West Brom 0:3 Leicester City
Porażka drużyny z West Bromwich nie jest jedyną złą wiadomością. Kamil Grosicki nawet nie podniósł się z ławki rezerwowych.
Po 2 latach absencji w Premier League drużyna z The Hawtorns powraca na salony. Już po pierwszym spotkaniu można śmiało ocenić, że nie będzie łatwo im na salonach pozostać. Nadzieję wśród kibiców były dość spore, zarząd West Bromu dokonał kilku ciekawych transferów, a co najważniejsze udało im się zatrzymać swoich najważniejszych zawodników. Zdecydowanie najgłośniejszym transferem był transfer Diangangi, który dołączył do Albionu za kwotę 12 milionów funtów z West Hamu United oraz Matheus Pereira, który został wykupiony ze Sportingu Lizbona za 8 milionów funtów. Rozsądne transfery za ponad 20 milionów funtów pozwoliły kibicom marzyć o otwarciu sezonu z wysokiego C.
Drużyna Albionu wyglądała naprawdę solidnie w pierwszej połowie spotkania, stworzyli sobie 5 dogodnych sytuacji podbramkowych oraz wywalczyli 2 rzuty rożne. Ofensywne nastawienie ‘The Baggies’ było dość zaskakujące, ponieważ Slaven Bilić wystawił defensywną formację i mieli skupiać się głównie na bronieniu własnej bramki i szybkich kontratakach.

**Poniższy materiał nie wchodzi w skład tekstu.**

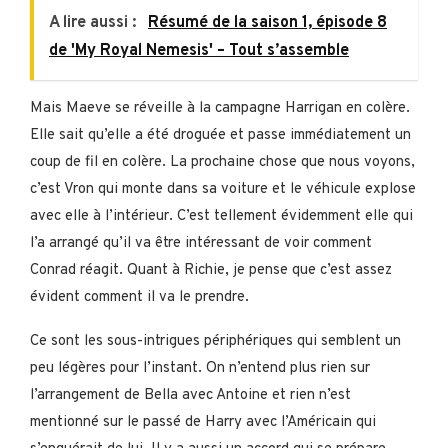
A lire aussi :
Résumé de la saison 1, épisode 8
de 'My Royal Nemesis' – Tout s’assemble
Mais Maeve se réveille à la campagne Harrigan en colère.
Elle sait qu’elle a été droguée et passe immédiatement un
coup de fil en colère. La prochaine chose que nous voyons,
c’est Vron qui monte dans sa voiture et le véhicule explose
avec elle à l’intérieur. C’est tellement évidemment elle qui
l’a arrangé qu’il va être intéressant de voir comment
Conrad réagit. Quant à Richie, je pense que c’est assez
évident comment il va le prendre.
Ce sont les sous-intrigues périphériques qui semblent un
peu légères pour l’instant. On n’entend plus rien sur
l’arrangement de Bella avec Antoine et rien n’est
mentionné sur le passé de Harry avec l’Américain qui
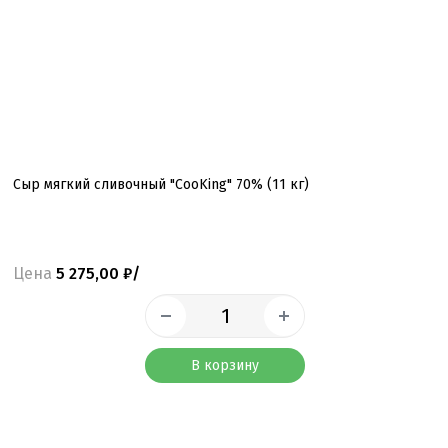
Сыр мягкий сливочный "CooKing" 70% (11 кг)
Цена
5 275,00 ₽/
В корзину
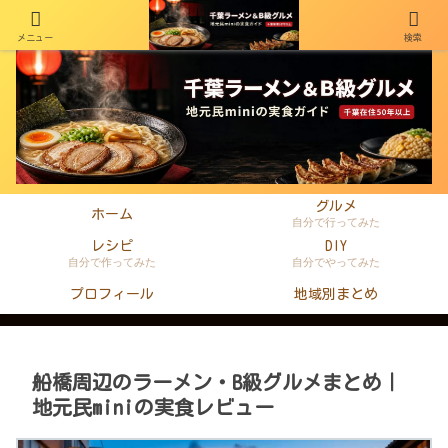
メニュー
検索
千葉在住50年以上のminiがラーメン・町中華・B級グルメを本音レビュー
グルメ
ホーム
自分で行ってみた
レシピ
DIY
自分で作ってみた
自分でやってみた
プロフィール
地域別まとめ
船橋周辺のラーメン・B級グルメまとめ｜
地元民miniの実食レビュー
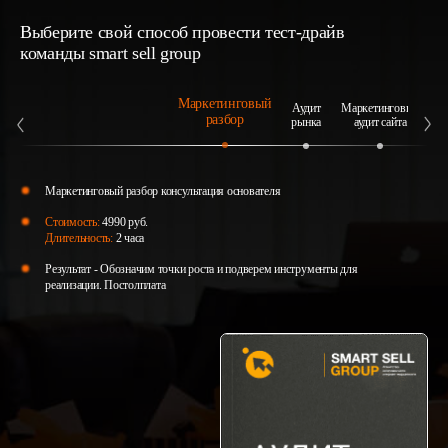
Выберите свой способ провести тест-драйв
команды smart sell group
Маркетинговый
Аудит
Маркетинговый
А
разбор
рынка
аудит сайта
Маркетинговый разбор консультация основателя
Стоимость:
4990 руб.
Длительность:
2 часа
Результат - Обозначим точки роста и подверем инструменты для
реализации. Постолплата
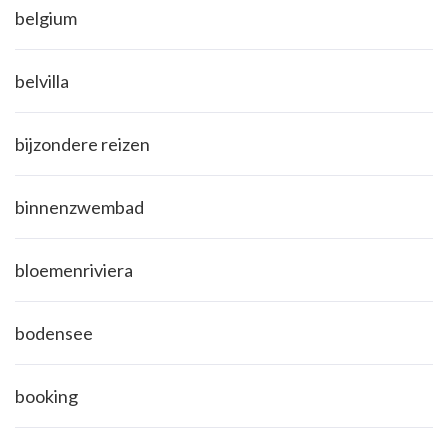
belgium
belvilla
bijzondere reizen
binnenzwembad
bloemenriviera
bodensee
booking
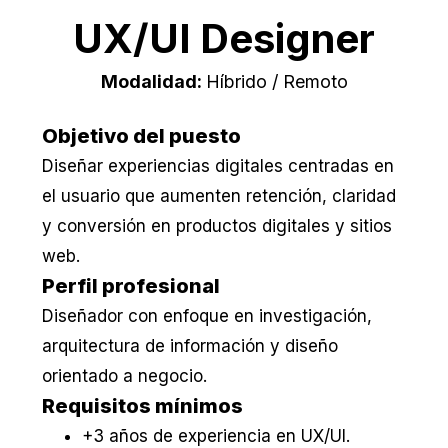
UX/UI Designer
Modalidad:
Híbrido / Remoto
Objetivo del puesto
Diseñar experiencias digitales centradas en
el usuario que aumenten retención, claridad
y conversión en productos digitales y sitios
web.
Perfil profesional
Diseñador con enfoque en investigación,
arquitectura de información y diseño
orientado a negocio.
Requisitos mínimos
+3 años de experiencia en UX/UI.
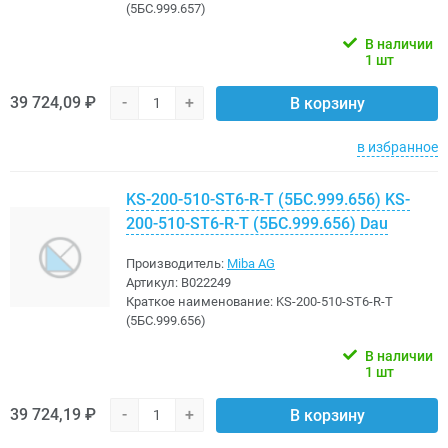
(5БС.999.657)
В наличии
1 шт
39 724,09 ₽
-
+
В корзину
в избранное
KS-200-510-ST6-R-T (5БС.999.656) KS-
200-510-ST6-R-T (5БС.999.656) Dau
Производитель:
Miba AG
Артикул:
B022249
Краткое наименование:
KS-200-510-ST6-R-T
(5БС.999.656)
В наличии
1 шт
39 724,19 ₽
-
+
В корзину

Im bliżej przerwy, tym gorzej to wyglądało i Leicester City było bliżej zdobycia bramki na 1:0. Dwoma świetnymi interwencjami popisał się Sam Johnstone, który 2 razy obronił strzały napastnika ‘Lisów’ Harvyego Barnesa.
W 2 połowie beniaminek z West Bromu został zdeklasowany przez piątą najlepszą drużynę zeszłego sezonu; Leicester City. Strzelaninę na stadionie The Hawtorns rozpoczął najnowszy nabytek Leicester, Timothy Castagne, który w 56 minucie spotkania uderzeniem głową posłał piłkę pod poprzeczkę bramki strzeżonej przez Johnstone’a. Po zdobyciu bramki przez Belga, West Brom spoczęło na laurach a ich morale wynosiły mniej niż 0, na skutek czego w 2 połowie drużyna Albionu nie oddała żadnego strzału na bramkę, przy aż 7 okazjach Leicester City. W 74 minucie spotkania Kyle Bartley sfaulował Jamiego Vardy’ego i sam poszkodowany zamienił 11stkę na bramkę mocnym strzałem w dolny róg bramki, 10 minut pózniej Vardy ponownie został sfaulowany w polu karnym i podwyższył prowadzenie na 3:0 czym samym zakończył jakiekolwiek szansę na chociaż jeden punkt.
Podsumowując: Przez pierwsze 45 minut drużyna prowadzona przez Slavena Bilicia wyglądała jak na beniaminka ponadprzeciętnie, ale swoje ponadprzeciętne umiejętności zawodnicy Albionu zostawili w szatni wraz ze swoim duchem walki.